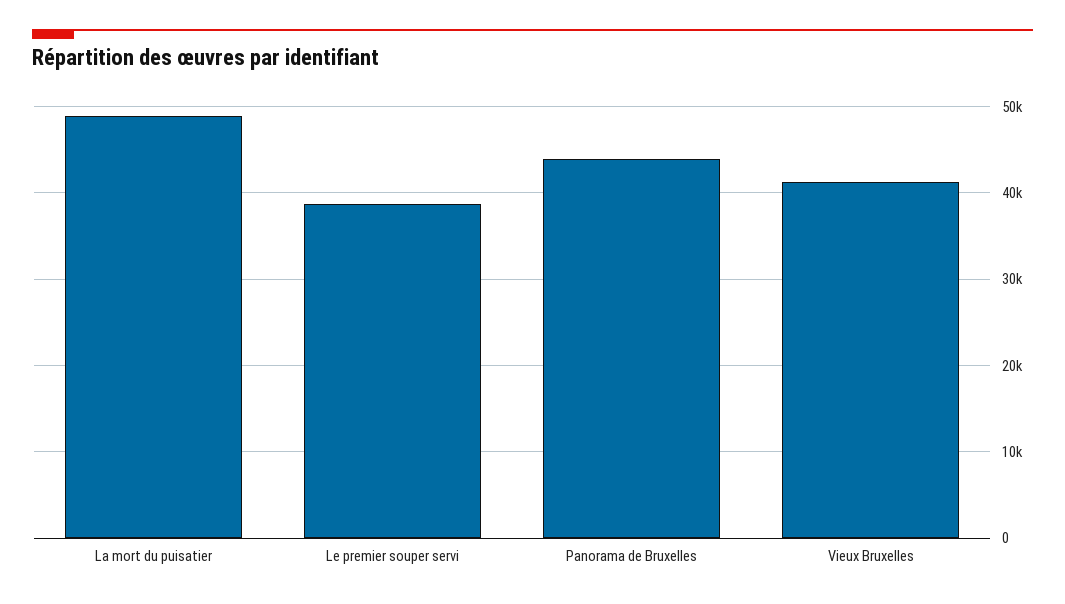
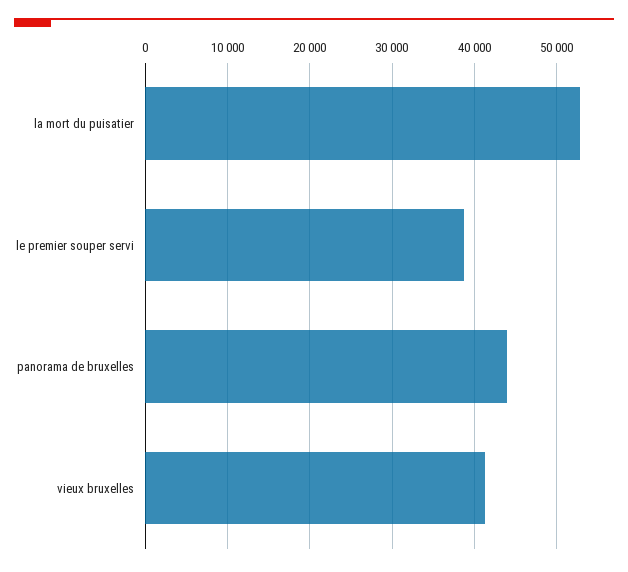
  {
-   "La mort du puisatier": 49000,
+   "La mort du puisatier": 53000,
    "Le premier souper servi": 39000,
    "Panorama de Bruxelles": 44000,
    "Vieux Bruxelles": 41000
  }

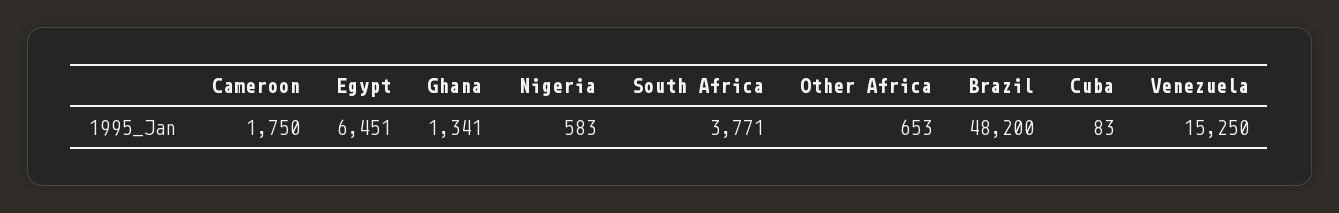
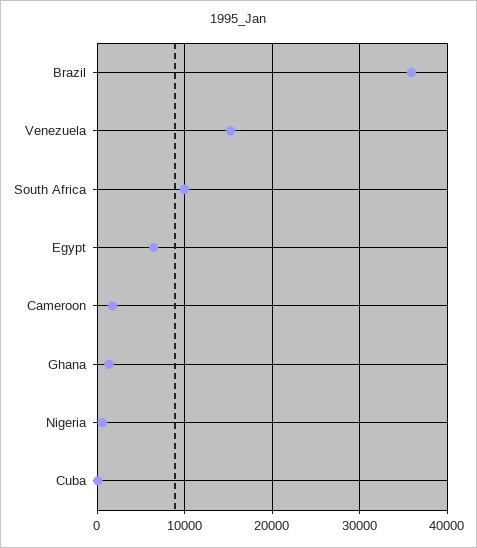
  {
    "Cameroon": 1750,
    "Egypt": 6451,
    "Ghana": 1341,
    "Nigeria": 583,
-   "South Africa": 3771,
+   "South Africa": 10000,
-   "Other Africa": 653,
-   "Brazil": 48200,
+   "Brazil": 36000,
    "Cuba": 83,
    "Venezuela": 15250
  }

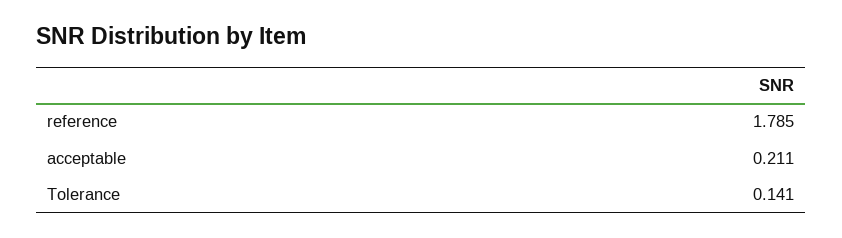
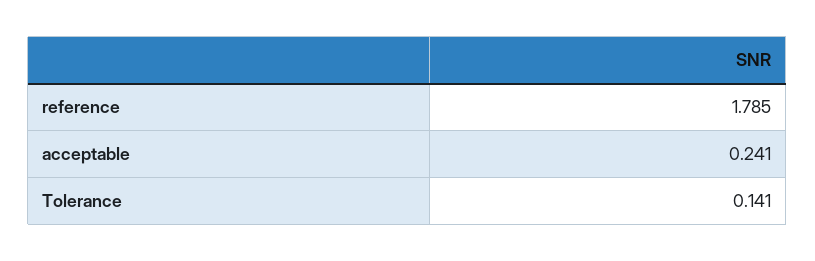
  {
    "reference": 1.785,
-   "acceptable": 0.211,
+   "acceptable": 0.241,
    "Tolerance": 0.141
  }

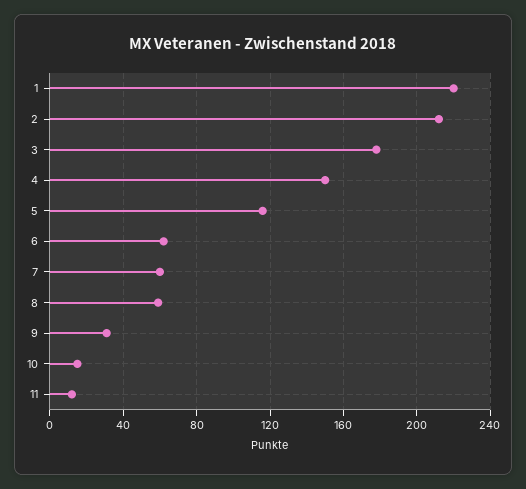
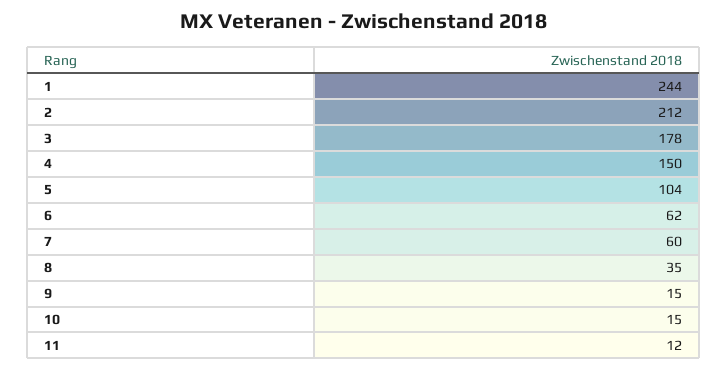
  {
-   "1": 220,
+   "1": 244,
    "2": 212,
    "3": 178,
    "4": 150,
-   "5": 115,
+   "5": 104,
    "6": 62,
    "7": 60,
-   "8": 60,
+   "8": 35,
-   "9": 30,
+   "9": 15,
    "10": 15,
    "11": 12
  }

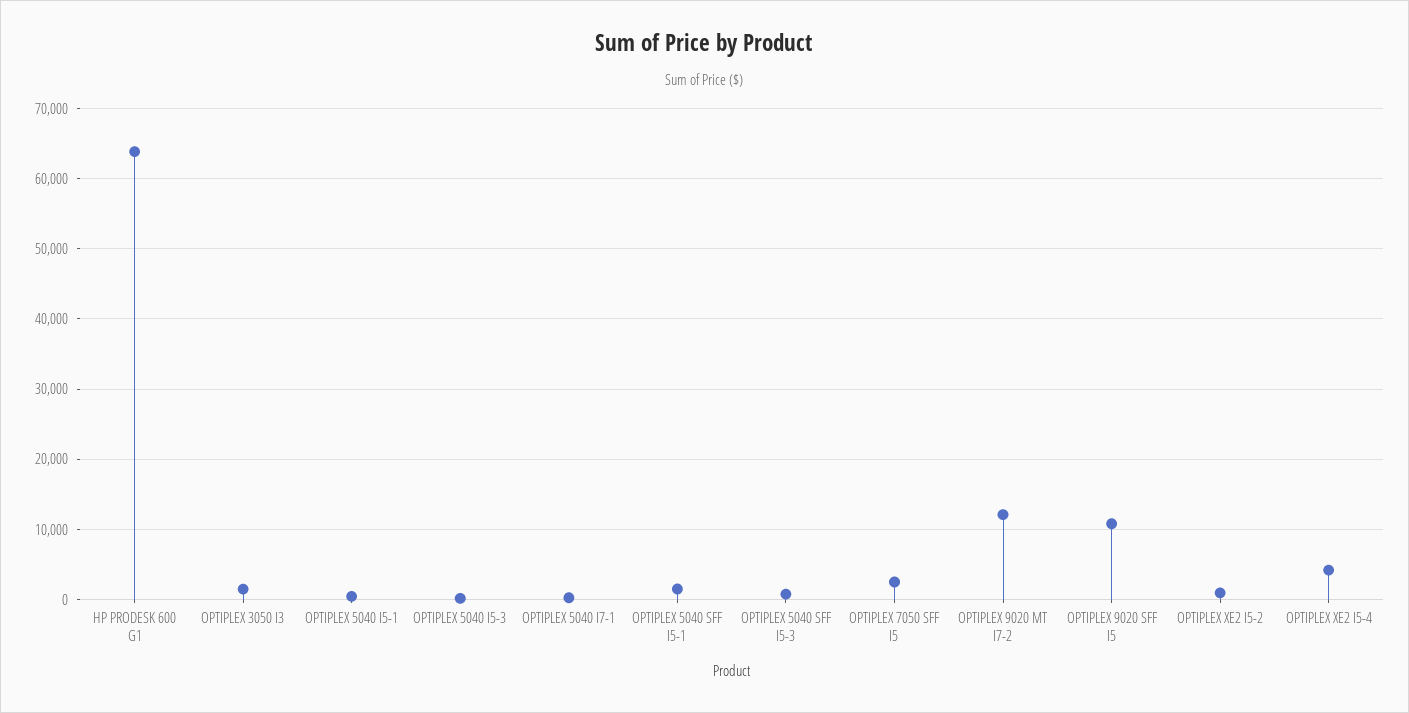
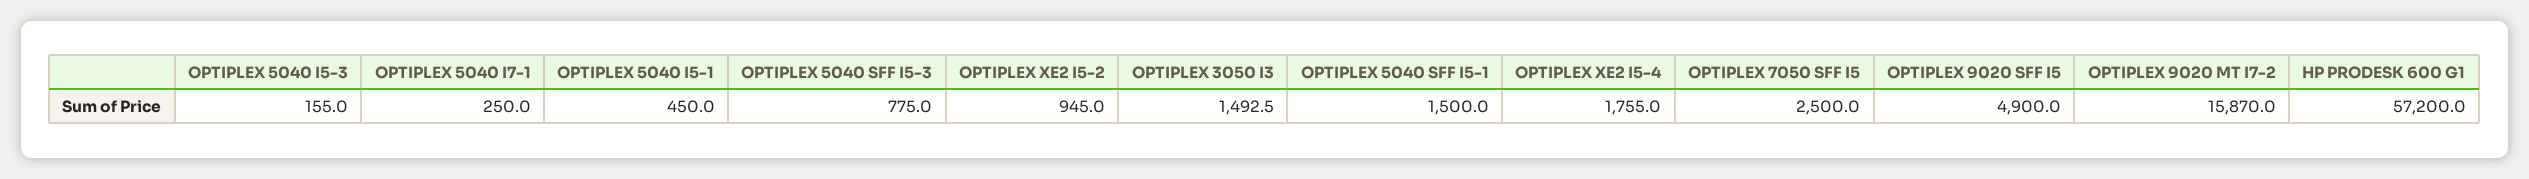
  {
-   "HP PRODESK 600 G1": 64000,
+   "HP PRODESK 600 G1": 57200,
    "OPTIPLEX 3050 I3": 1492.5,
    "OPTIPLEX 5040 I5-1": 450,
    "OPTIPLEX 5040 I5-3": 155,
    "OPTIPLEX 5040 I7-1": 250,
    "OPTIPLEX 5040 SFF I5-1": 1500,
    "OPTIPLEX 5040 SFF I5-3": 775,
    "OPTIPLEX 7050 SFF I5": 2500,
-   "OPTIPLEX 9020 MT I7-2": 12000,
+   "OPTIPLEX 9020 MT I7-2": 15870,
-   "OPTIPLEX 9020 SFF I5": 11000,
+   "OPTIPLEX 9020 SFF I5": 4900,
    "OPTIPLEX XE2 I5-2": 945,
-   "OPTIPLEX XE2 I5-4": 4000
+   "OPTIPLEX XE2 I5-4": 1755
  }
....
Could you reproduce every entry exactly, leaving out the pictures?

  {
-   "La mort du puisatier": 49000,
+   "La mort du puisatier": 53000,
    "Le premier souper servi": 39000,
    "Panorama de Bruxelles": 44000,
    "Vieux Bruxelles": 41000
  }

  {
    "Cameroon": 1750,
    "Egypt": 6451,
    "Ghana": 1341,
    "Nigeria": 583,
-   "South Africa": 3771,
+   "South Africa": 10000,
-   "Other Africa": 653,
-   "Brazil": 48200,
+   "Brazil": 36000,
    "Cuba": 83,
    "Venezuela": 15250
  }

  {
    "reference": 1.785,
-   "acceptable": 0.211,
+   "acceptable": 0.241,
    "Tolerance": 0.141
  }

  {
-   "1": 220,
+   "1": 244,
    "2": 212,
    "3": 178,
    "4": 150,
-   "5": 115,
+   "5": 104,
    "6": 62,
    "7": 60,
-   "8": 60,
+   "8": 35,
-   "9": 30,
+   "9": 15,
    "10": 15,
    "11": 12
  }

  {
-   "HP PRODESK 600 G1": 64000,
+   "HP PRODESK 600 G1": 57200,
    "OPTIPLEX 3050 I3": 1492.5,
    "OPTIPLEX 5040 I5-1": 450,
    "OPTIPLEX 5040 I5-3": 155,
    "OPTIPLEX 5040 I7-1": 250,
    "OPTIPLEX 5040 SFF I5-1": 1500,
    "OPTIPLEX 5040 SFF I5-3": 775,
    "OPTIPLEX 7050 SFF I5": 2500,
-   "OPTIPLEX 9020 MT I7-2": 12000,
+   "OPTIPLEX 9020 MT I7-2": 15870,
-   "OPTIPLEX 9020 SFF I5": 11000,
+   "OPTIPLEX 9020 SFF I5": 4900,
    "OPTIPLEX XE2 I5-2": 945,
-   "OPTIPLEX XE2 I5-4": 4000
+   "OPTIPLEX XE2 I5-4": 1755
  }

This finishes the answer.